Document structure recognition data
Content starts
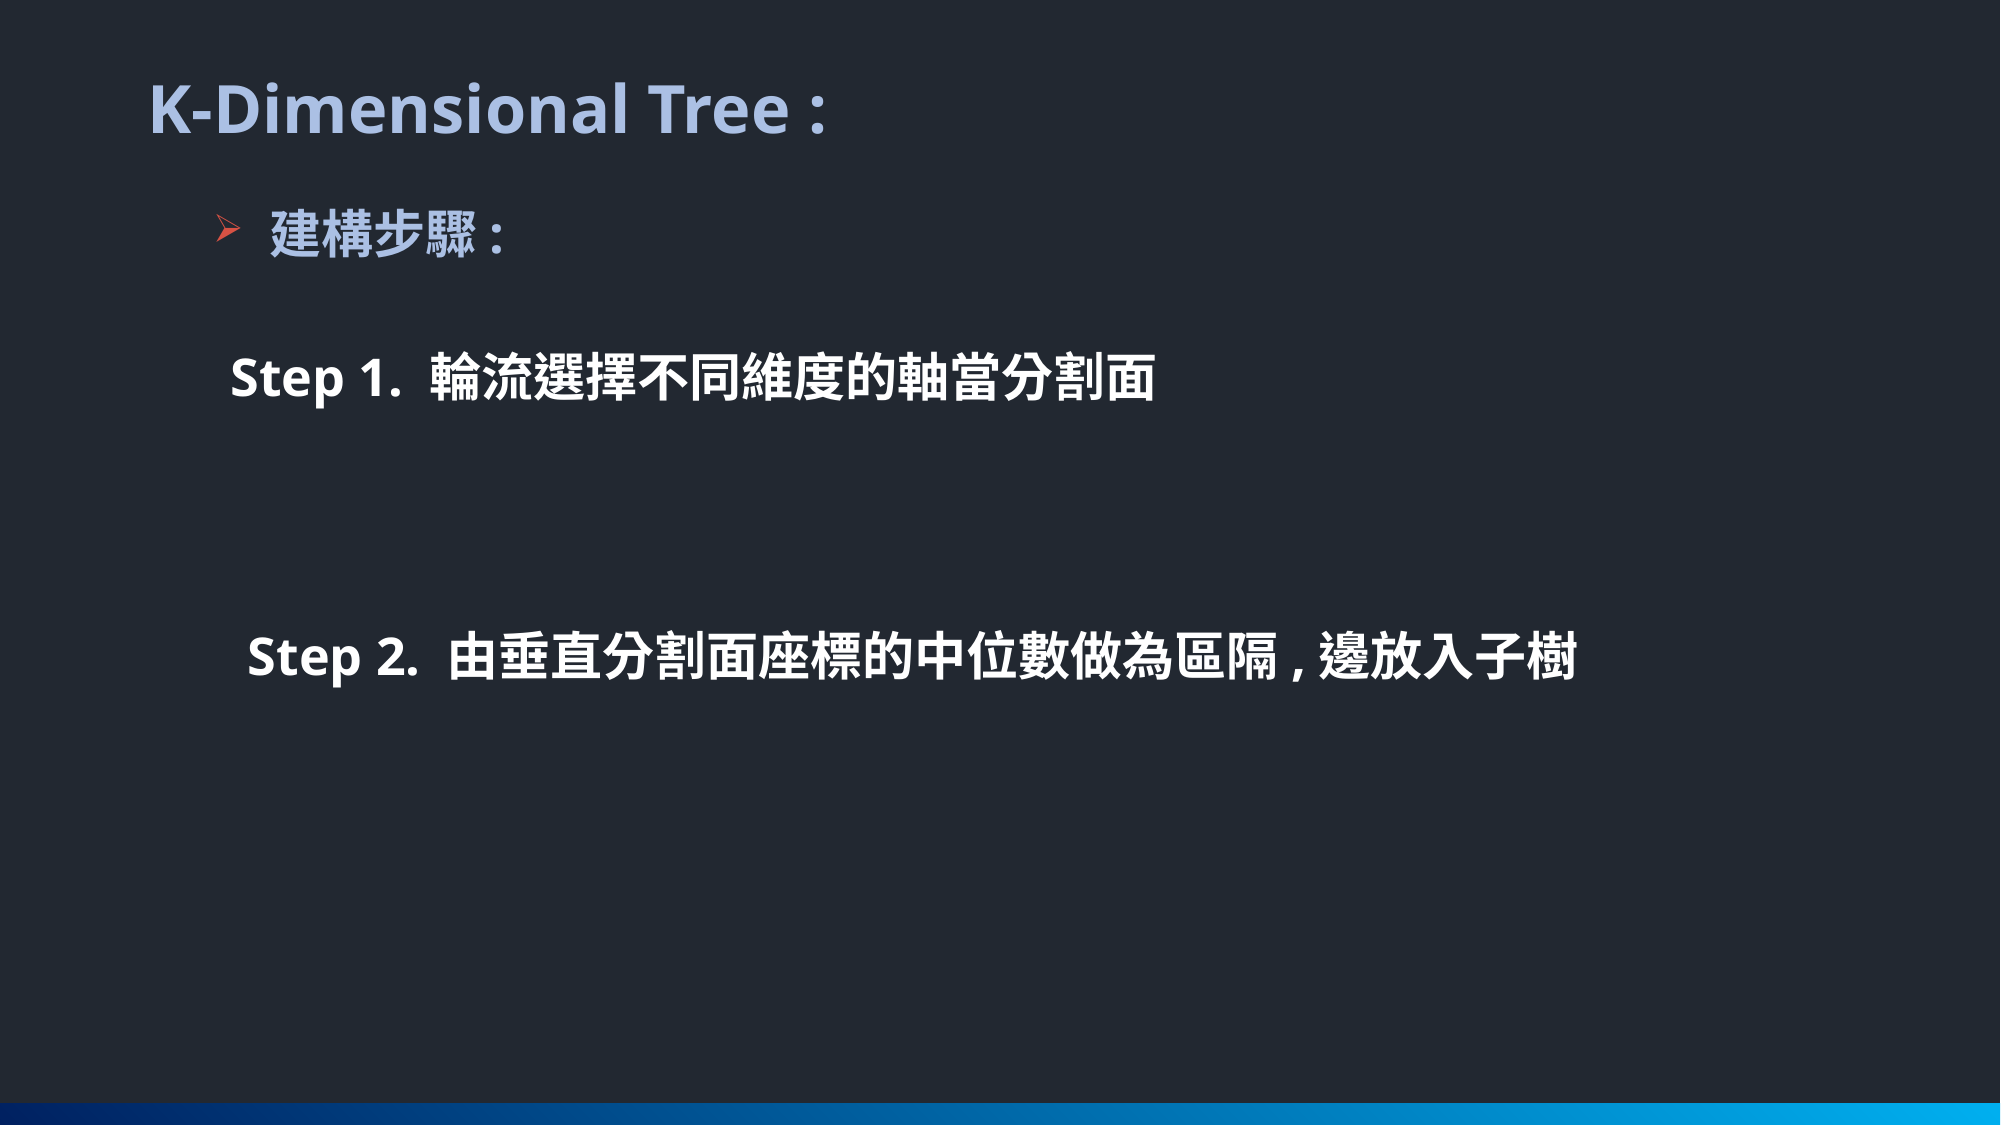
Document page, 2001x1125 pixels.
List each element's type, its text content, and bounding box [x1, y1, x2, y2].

text_box Step 1. 輪流選擇不同維度的軸當分割面 [215, 337, 1173, 415]
text_box K-Dimensional Tree : [132, 59, 843, 154]
text_box Step 2. 由垂直分割面座標的中位數做為區隔,邊放入子樹 [233, 615, 1594, 693]
text_box 建構步驟: [198, 194, 520, 272]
Content ends
Repeat the lines above exactly, and keep every picture out.

Result of the task:
Document page, 2001x1125 pixels.
List each element's type, its text content, and bounding box [x1, y1, x2, y2].

text_box Step 1. 輪流選擇不同維度的軸當分割面 [215, 337, 1173, 415]
text_box K-Dimensional Tree : [132, 59, 843, 154]
text_box Step 2. 由垂直分割面座標的中位數做為區隔,邊放入子樹 [233, 615, 1594, 693]
text_box 建構步驟: [198, 194, 520, 272]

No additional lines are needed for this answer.